**SOURCE DATA**
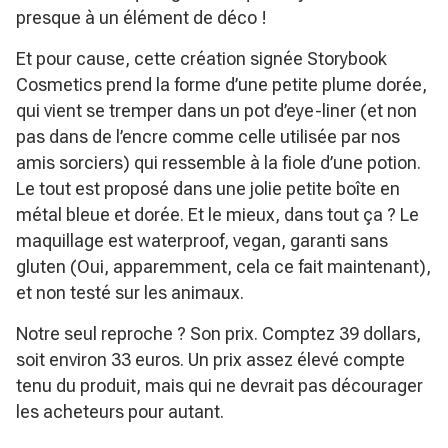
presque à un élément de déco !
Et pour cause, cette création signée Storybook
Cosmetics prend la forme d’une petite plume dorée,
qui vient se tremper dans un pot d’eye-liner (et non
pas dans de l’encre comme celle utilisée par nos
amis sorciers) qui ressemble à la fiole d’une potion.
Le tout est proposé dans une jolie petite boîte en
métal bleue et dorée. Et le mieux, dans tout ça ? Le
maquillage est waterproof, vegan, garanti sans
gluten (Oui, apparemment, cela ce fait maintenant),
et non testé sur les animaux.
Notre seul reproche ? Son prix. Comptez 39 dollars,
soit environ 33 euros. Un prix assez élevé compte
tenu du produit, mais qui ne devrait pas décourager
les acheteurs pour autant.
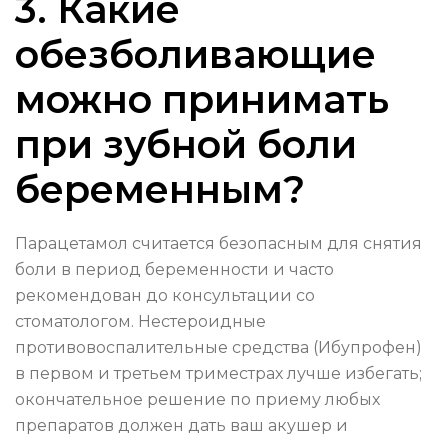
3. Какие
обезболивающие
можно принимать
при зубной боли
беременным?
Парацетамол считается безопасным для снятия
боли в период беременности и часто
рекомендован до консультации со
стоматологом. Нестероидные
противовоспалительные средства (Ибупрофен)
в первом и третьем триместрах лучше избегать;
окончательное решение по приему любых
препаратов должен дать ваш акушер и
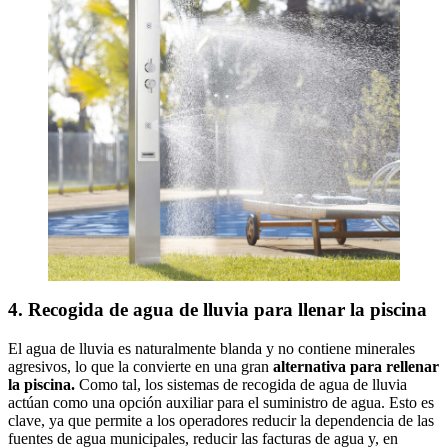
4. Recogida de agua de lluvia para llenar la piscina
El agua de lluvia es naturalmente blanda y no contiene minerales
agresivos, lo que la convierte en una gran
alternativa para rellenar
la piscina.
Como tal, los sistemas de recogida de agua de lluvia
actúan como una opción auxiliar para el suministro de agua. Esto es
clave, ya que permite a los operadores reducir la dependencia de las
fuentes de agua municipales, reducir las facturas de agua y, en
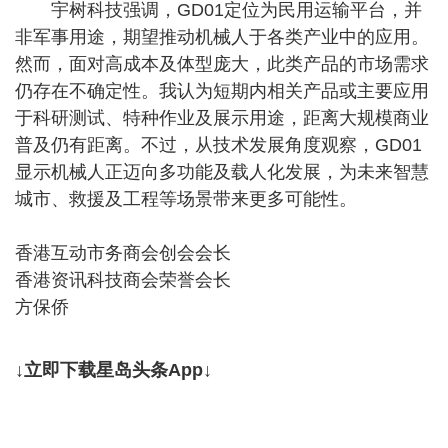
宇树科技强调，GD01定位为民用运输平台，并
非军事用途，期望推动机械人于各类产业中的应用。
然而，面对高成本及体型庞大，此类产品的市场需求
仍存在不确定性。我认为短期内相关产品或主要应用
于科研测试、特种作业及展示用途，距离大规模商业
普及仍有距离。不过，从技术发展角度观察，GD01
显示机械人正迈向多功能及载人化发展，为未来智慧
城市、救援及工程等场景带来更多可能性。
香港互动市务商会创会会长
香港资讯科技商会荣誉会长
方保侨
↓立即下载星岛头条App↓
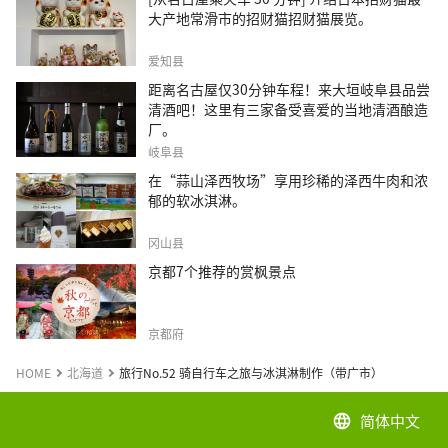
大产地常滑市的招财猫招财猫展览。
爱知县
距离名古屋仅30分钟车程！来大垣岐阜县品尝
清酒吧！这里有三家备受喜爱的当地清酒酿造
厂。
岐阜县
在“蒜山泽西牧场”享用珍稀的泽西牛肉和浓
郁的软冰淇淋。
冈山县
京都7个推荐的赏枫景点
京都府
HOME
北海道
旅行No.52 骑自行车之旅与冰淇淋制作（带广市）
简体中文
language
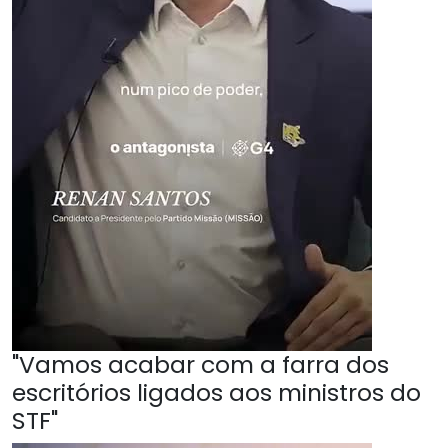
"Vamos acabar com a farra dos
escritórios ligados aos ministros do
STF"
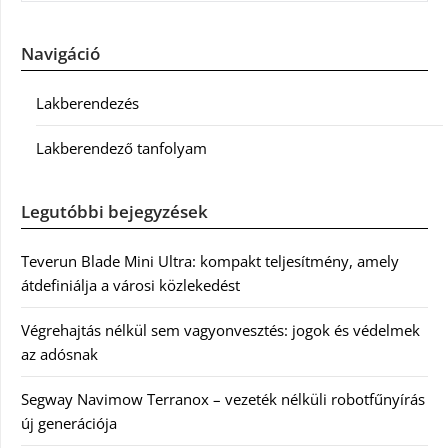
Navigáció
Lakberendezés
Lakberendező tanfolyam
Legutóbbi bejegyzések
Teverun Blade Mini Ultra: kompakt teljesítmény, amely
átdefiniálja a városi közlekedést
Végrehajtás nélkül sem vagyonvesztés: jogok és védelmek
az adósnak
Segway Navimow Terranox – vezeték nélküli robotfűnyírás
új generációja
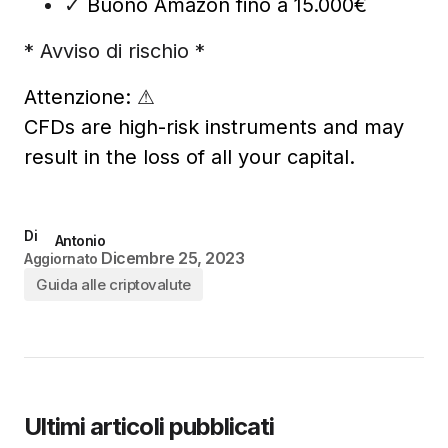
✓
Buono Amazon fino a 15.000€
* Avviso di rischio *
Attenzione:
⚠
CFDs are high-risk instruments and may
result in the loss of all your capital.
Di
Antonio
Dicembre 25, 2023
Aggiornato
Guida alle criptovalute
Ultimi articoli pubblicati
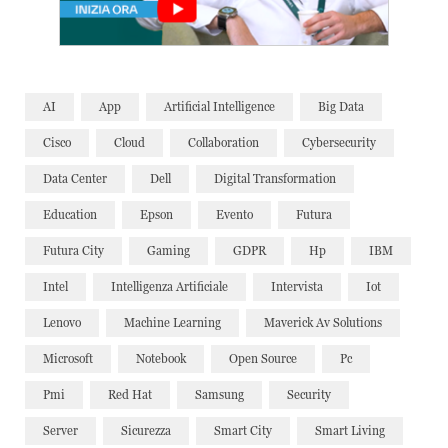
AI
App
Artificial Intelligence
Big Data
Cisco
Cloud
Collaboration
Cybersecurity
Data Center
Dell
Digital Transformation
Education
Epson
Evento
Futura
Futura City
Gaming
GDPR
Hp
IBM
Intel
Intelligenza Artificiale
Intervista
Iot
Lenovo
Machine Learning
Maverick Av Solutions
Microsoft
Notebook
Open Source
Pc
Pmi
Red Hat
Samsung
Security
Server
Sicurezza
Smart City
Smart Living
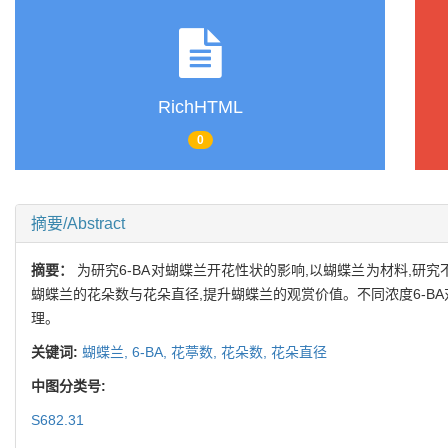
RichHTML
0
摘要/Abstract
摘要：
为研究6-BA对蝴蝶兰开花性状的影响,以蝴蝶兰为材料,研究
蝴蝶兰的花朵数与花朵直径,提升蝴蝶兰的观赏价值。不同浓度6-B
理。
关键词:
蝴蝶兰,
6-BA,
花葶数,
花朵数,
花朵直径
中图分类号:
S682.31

**TASK INSTRUCTIONS**
Please reproduce, word for word, the lines of the records between the line containing "a farra dos" and the line containing "Ultimi articoli pubblicati", inclusive, leaving the pictures out.

**RESPONSE FOR THIS EXERCISE**
"Vamos acabar com a farra dos
escritórios ligados aos ministros do
STF"
Navigáció
Lakberendezés
Lakberendező tanfolyam
Legutóbbi bejegyzések
Teverun Blade Mini Ultra: kompakt teljesítmény, amely
átdefiniálja a városi közlekedést
Végrehajtás nélkül sem vagyonvesztés: jogok és védelmek
az adósnak
Segway Navimow Terranox – vezeték nélküli robotfűnyírás
új generációja
✓
Buono Amazon fino a 15.000€
* Avviso di rischio *
Attenzione:
⚠
CFDs are high-risk instruments and may
result in the loss of all your capital.
Di
Antonio
Dicembre 25, 2023
Aggiornato
Guida alle criptovalute
Ultimi articoli pubblicati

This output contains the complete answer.